Sin embargo, lo más preocupante del papelón internacional del que hemos sido tristemente protagonistas es que manifiesta, primero, la cuestionable voluntad de utilizar políticamente la muerte de un ídolo popular; segundo, la improvisación (e ineptitud) para llevar adelante un acto de esa repercusión; tercero, la liviandad con que, de un plumazo, se olvida de todo el padecimiento de una sociedad que en su mayor parte fue respetuosa de las indicaciones emanadas por las autoridades, y cuarto, tampoco advierte que la enfermedad no está erradicada, que puede que el acto haya generado un futuro rebrote y que todavía tiene que seguir defendiendo las restricciones aún vigentes.
Lo más desalentador de la falta de coherencia del mandatario es que no solamente desnuda su oportunismo y su miopía política.
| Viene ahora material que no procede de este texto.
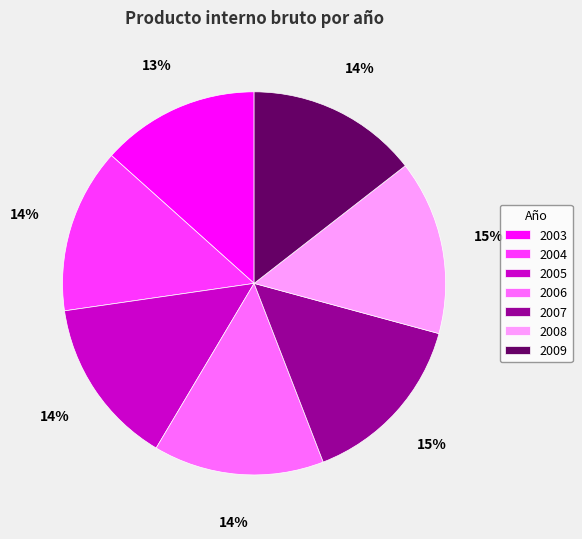

What is the smallest slice in the pie chart?

2003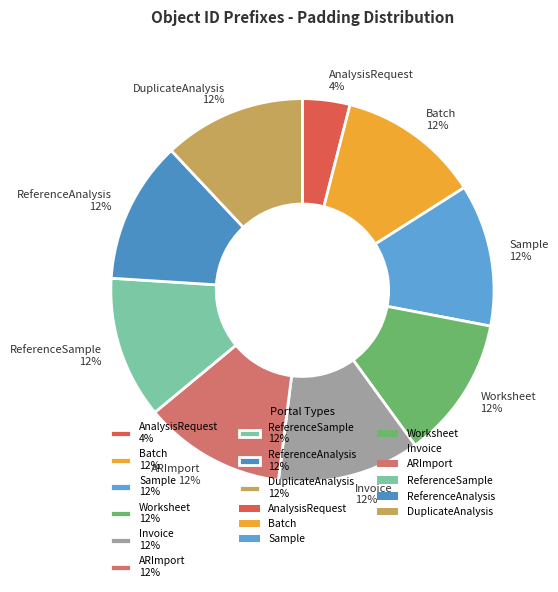

Approximately how many times larger is the value at ARImport compared to Invoice?

1.0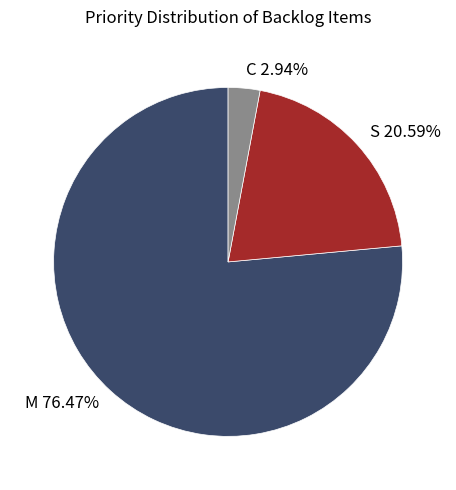

True or false: S accounts for 36% of the total.

False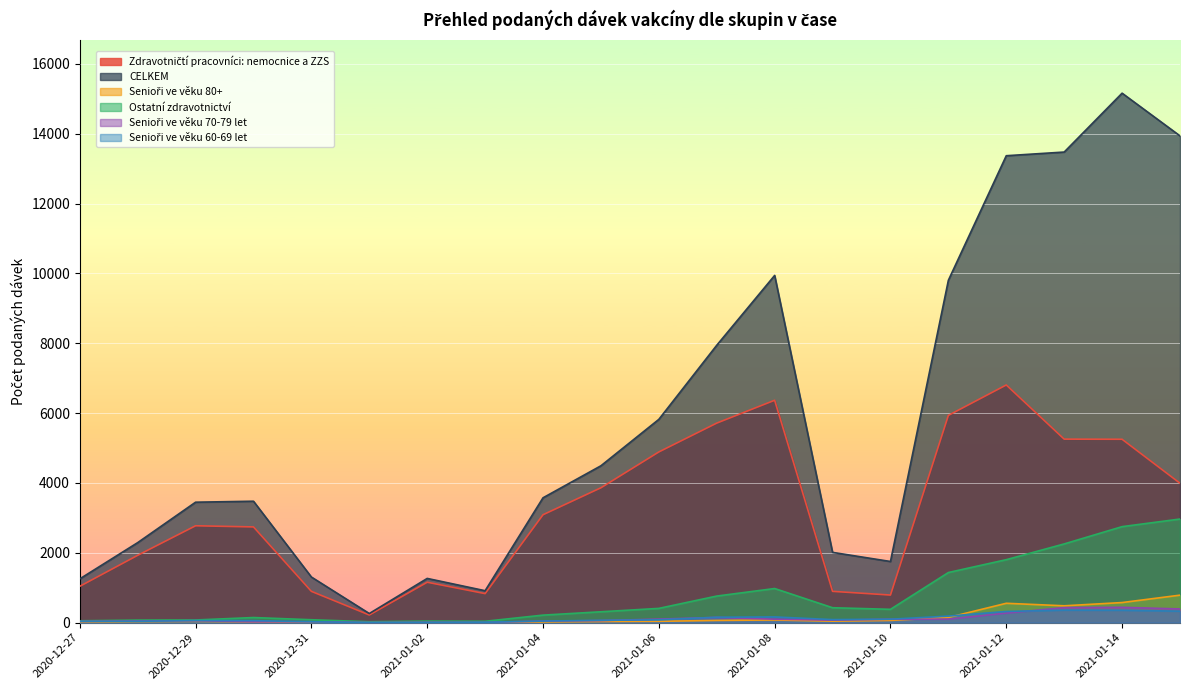

What is the label of the 14th point from the right?

2021-01-02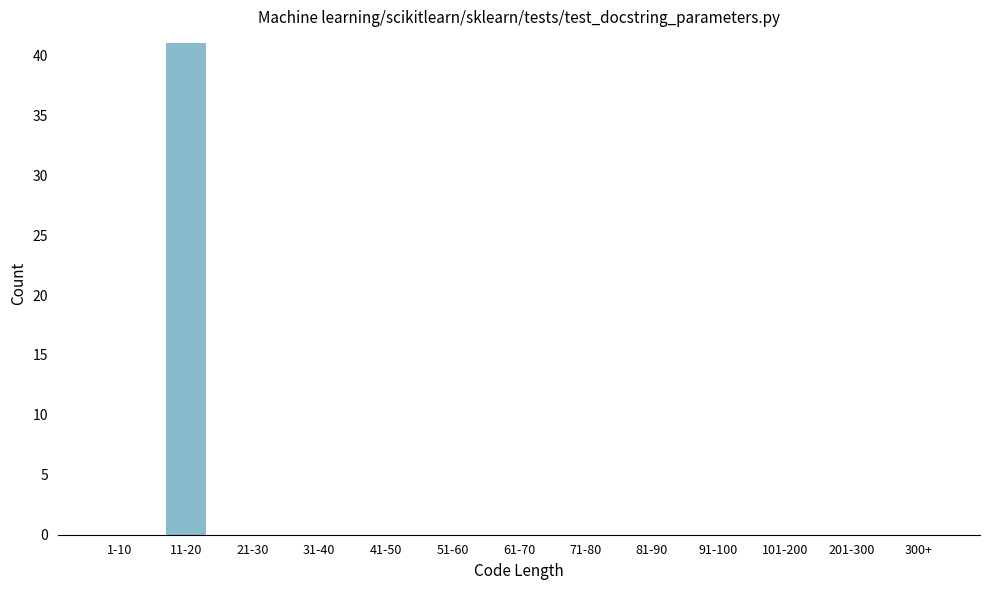

Reading right to left, transcribe all the data shown in this chart.

300+=0	201-300=0	101-200=0	91-100=0	81-90=0	71-80=0	61-70=0	51-60=0	41-50=0	31-40=0	21-30=0	11-20=41	1-10=0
Quizás la consecuencia más dolorosa la pagan los ciudadanos comunes que, carentes de los privilegios de la casta política, se ven impedidos de tener alguna certidumbre respecto de cómo salir adelante en un contexto económico y social tan adverso.
Alberto Fernández tiene todavía más de tres años de gestión por delante, y las contradicciones de su propia coalición no son más que minucias al lado de sus propios vaivenes. La demagogia, combinada con la falta de principios, la política de venganza e impunidad en el plano judicial, y la inconsistencia en la toma de decisiones en el ámbito económico no permiten albergar, aplicando la lógica que el propio presidente ignora, un futuro mínimamente alentador.
*El autor de la nota es politólogo egresado de la Universidad de Buenos Aires (UBA) y docente de la Universidad Nacional de Tierra del Fuego, Antártida e Islas del Atlántico Sur (UNTDF).